The paper exhibits some deficiencies in its writing logic. The transitions between paragraphs are not sufficiently cohesive, and the internal coherence within some paragraphs is lacking.
When describing the dataset, there is a lack of detailed statistical information about the data distribution, such as the number of generated images from different categories or various generative models.
The paper lacks comparative analysis with other existing datasets in terms of dataset construction; specifically, it could refer to the relevant practices in the GenImage paper.

问题

In Table 3, could you provide the parameter settings or random parameter ranges for the following augmentation methods: JPEG Compression, Add Shape, Sharpness Adjustment, Rotation, Color Jitter, Gaussian Blur, and Add Noise?
In Appendix 9 of the AEROBLADE paper, it is revealed that the image storage format in the dataset can lead models to learn compression biases, significantly affecting model performance. What is the image format of your dataset? Did you use a unified image storage format?
In Table 4, the top 7 rows use pretrained models to evaluate the generalization of different models on ACID through inference, while the bottom 3 rows use different methods to train and validate on ACID. Placing these two approaches in the same table can be confusing; I recommend separating them into two tables.
Currently, generated image detection models are not limited to texture and semantic methods. CNNSpot and SSP are not the best-performing detection models. You might consider adding some baselines (e.g., ResNet50, ViT) and some new detection models: DRCT, AEROBLADE, NPR, RIGID, ZED, Fake-Inversion (the first three are open-source, and the others will be open-sourced).
In line 127, you state that "ACIDNet consistently achieves an average accuracy of 81.1%." How was the 81.1% figure obtained? I only found possibly related data of 86.77% in Table 5.
In Table 5, what is the difference between "Texture branch only" and "SSP (ACID)"?

审稿意见

评分: 3置信度: 52024-11-02

This paper introduces a new dataset and dual-flow detection framework aimed at addressing the challenges posed by the proliferation of AI-generated images and their potential negative social impacts, such as the spread of fake news.

优点

S1: ACID Dataset: The authors present a comprehensive dataset named ACID, which contains 13 million samples sourced from over 50 different generative models and real-world scenarios. The AI-generated images in ACID are created using fine-grained text prompts, and the real-world samples are carefully selected from public data sources based on visual and caption quality, ensuring a broad representation of different image types.

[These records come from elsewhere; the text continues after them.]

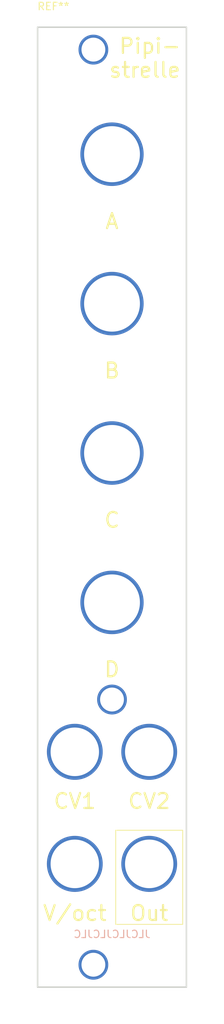
<source format=kicad_pcb>
(kicad_pcb (version 20211014) (generator pcbnew)

  (general
    (thickness 1.6)
  )

  (paper "A4")
  (layers
    (0 "F.Cu" signal)
    (31 "B.Cu" signal)
    (32 "B.Adhes" user "B.Adhesive")
    (33 "F.Adhes" user "F.Adhesive")
    (34 "B.Paste" user)
    (35 "F.Paste" user)
    (36 "B.SilkS" user "B.Silkscreen")
    (37 "F.SilkS" user "F.Silkscreen")
    (38 "B.Mask" user)
    (39 "F.Mask" user)
    (40 "Dwgs.User" user "User.Drawings")
    (41 "Cmts.User" user "User.Comments")
    (42 "Eco1.User" user "User.Eco1")
    (43 "Eco2.User" user "User.Eco2")
    (44 "Edge.Cuts" user)
    (45 "Margin" user)
    (46 "B.CrtYd" user "B.Courtyard")
    (47 "F.CrtYd" user "F.Courtyard")
    (48 "B.Fab" user)
    (49 "F.Fab" user)
    (50 "User.1" user)
    (51 "User.2" user)
    (52 "User.3" user)
    (53 "User.4" user)
    (54 "User.5" user)
    (55 "User.6" user)
    (56 "User.7" user)
    (57 "User.8" user)
    (58 "User.9" user)
  )

  (setup
    (pad_to_mask_clearance 0)
    (pcbplotparams
      (layerselection 0x00010fc_ffffffff)
      (disableapertmacros false)
      (usegerberextensions false)
      (usegerberattributes true)
      (usegerberadvancedattributes true)
      (creategerberjobfile true)
      (svguseinch false)
      (svgprecision 6)
      (excludeedgelayer true)
      (plotframeref false)
      (viasonmask false)
      (mode 1)
      (useauxorigin false)
      (hpglpennumber 1)
      (hpglpenspeed 20)
      (hpglpendiameter 15.000000)
      (dxfpolygonmode true)
      (dxfimperialunits true)
      (dxfusepcbnewfont true)
      (psnegative false)
      (psa4output false)
      (plotreference true)
      (plotvalue true)
      (plotinvisibletext false)
      (sketchpadsonfab false)
      (subtractmaskfromsilk false)
      (outputformat 1)
      (mirror false)
      (drillshape 1)
      (scaleselection 1)
      (outputdirectory "")
    )
  )

  (net 0 "")

  (footprint "Personal:Panel_LED" (layer "F.Cu") (at 110 110))

  (footprint "Personal:Panel_Knob" (layer "F.Cu") (at 110 97))

  (footprint "Personal:Panel_Jack_Out" (layer "F.Cu") (at 115 132))

  (footprint "Personal:Panel_Jack_In" (layer "F.Cu") (at 105 117))

  (footprint "Personal:Panel_Knob" (layer "F.Cu") (at 110 77))

  (footprint "Personal:Panel_4hp" (layer "F.Cu") (at 110 20))

  (footprint "Personal:Panel_Jack_In" (layer "F.Cu") (at 105 132))

  (footprint "Personal:Panel_Knob" (layer "F.Cu") (at 110 57))

  (footprint "Personal:Panel_Jack_In" (layer "F.Cu") (at 115 117))

  (footprint "Personal:Panel_Knob" (layer "F.Cu") (at 110 37))

  (gr_line (start 108.204 153.416) (end 108.204 153.416) (layer "User.1") (width 0.1) (tstamp 6eb1781a-4418-45eb-995f-e2c7b4183f51))
  (gr_line (start 121.255058 132) (end 98.395058 132) (layer "User.3") (width 0.1) (tstamp 0f475728-20b6-4658-946a-a089f0511f60))
  (gr_line (start 121.874335 110) (end 98.506335 110) (layer "User.3") (width 0.1) (tstamp 1c7dfc69-97a1-49a8-a148-4a8d5ef0bf33))
  (gr_line (start 95 97) (end 125 97) (layer "User.3") (width 0.1) (tstamp 34448c9f-5d0d-4bc4-9b86-67e6ab36b8a1))
  (gr_line (start 95 37) (end 125 37) (layer "User.3") (width 0.1) (tstamp 37ebaae7-e24b-415b-8082-28c9b33196bc))
  (gr_line (start 115.05 150) (end 115.05 100) (layer "User.3") (width 0.1) (tstamp 401fab3c-23b1-4753-9559-4f10bf6840bd))
  (gr_line (start 95 57) (end 125 57) (layer "User.3") (width 0.1) (tstamp 52348237-22ed-450c-a98d-47c1361973c8))
  (gr_line (start 95 77) (end 125 77) (layer "User.3") (width 0.1) (tstamp 89711f39-6d00-4fee-9dff-6eb0d2bd8070))
  (gr_line (start 121.92 117) (end 98.552 117) (layer "User.3") (width 0.1) (tstamp d7fcfbae-290b-42e0-9108-631e28c2fa52))
  (gr_line (start 105.05 150) (end 105.05 100) (layer "User.3") (width 0.1) (tstamp f521aa2a-70ea-4bfa-a5f8-9973ac3bae4d))
  (gr_text "Pipi-\nstrelle" (at 119.38 24.13) (layer "F.SilkS") (tstamp 58b71f6a-7870-440f-ba6c-8a5a5a6ec42c)
    (effects (font (size 2 2) (thickness 0.3)) (justify right))
  )

)

</source>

S2: Extensive testing on various AI detectors demonstrates the challenging nature of the ACID dataset. ACIDNet, in particular, shows impressive accuracy of 98.01% on the ACID benchmark, indicating a substantial advancement in the detection of AI-created images.

缺点

W1: The dataset construction requires generating thousands of images for each model, which poses scalability challenges, especially for proprietary models that may not allow such extensive access.

W2: The framework proposed in this paper is simply a combination, lacking innovation. For example, it combines the addition of filters in SSP with the traditional backbone + classifier approach.

问题

None

伦理问题详情

审稿意见

评分: 6置信度: 42024-11-08

This paper is relatively well-motivated as AI-generated image detection is a crucial issue. I also find the evaluations thorough.

优点

1.The target issues of the paper are meaningful and worth exploring. 2.The motivation is clear. 3.The paper is easy to follow.

缺点

1.The number of images is small. Only 57693 real images and 42307 fake images. This number of images is smaller than GenImage.

2.GAN-based methods are not included in this benchmark.

3.Do the detectors trained on ACID benchmark perform well on real datasets? For example, the images collected from fake news on the Internet.

问题

See Weaknesses

伦理问题详情

N/A

撤稿通知

2024-11-13

I have read and agree with the venue's withdrawal policy on behalf of myself and my co-authors.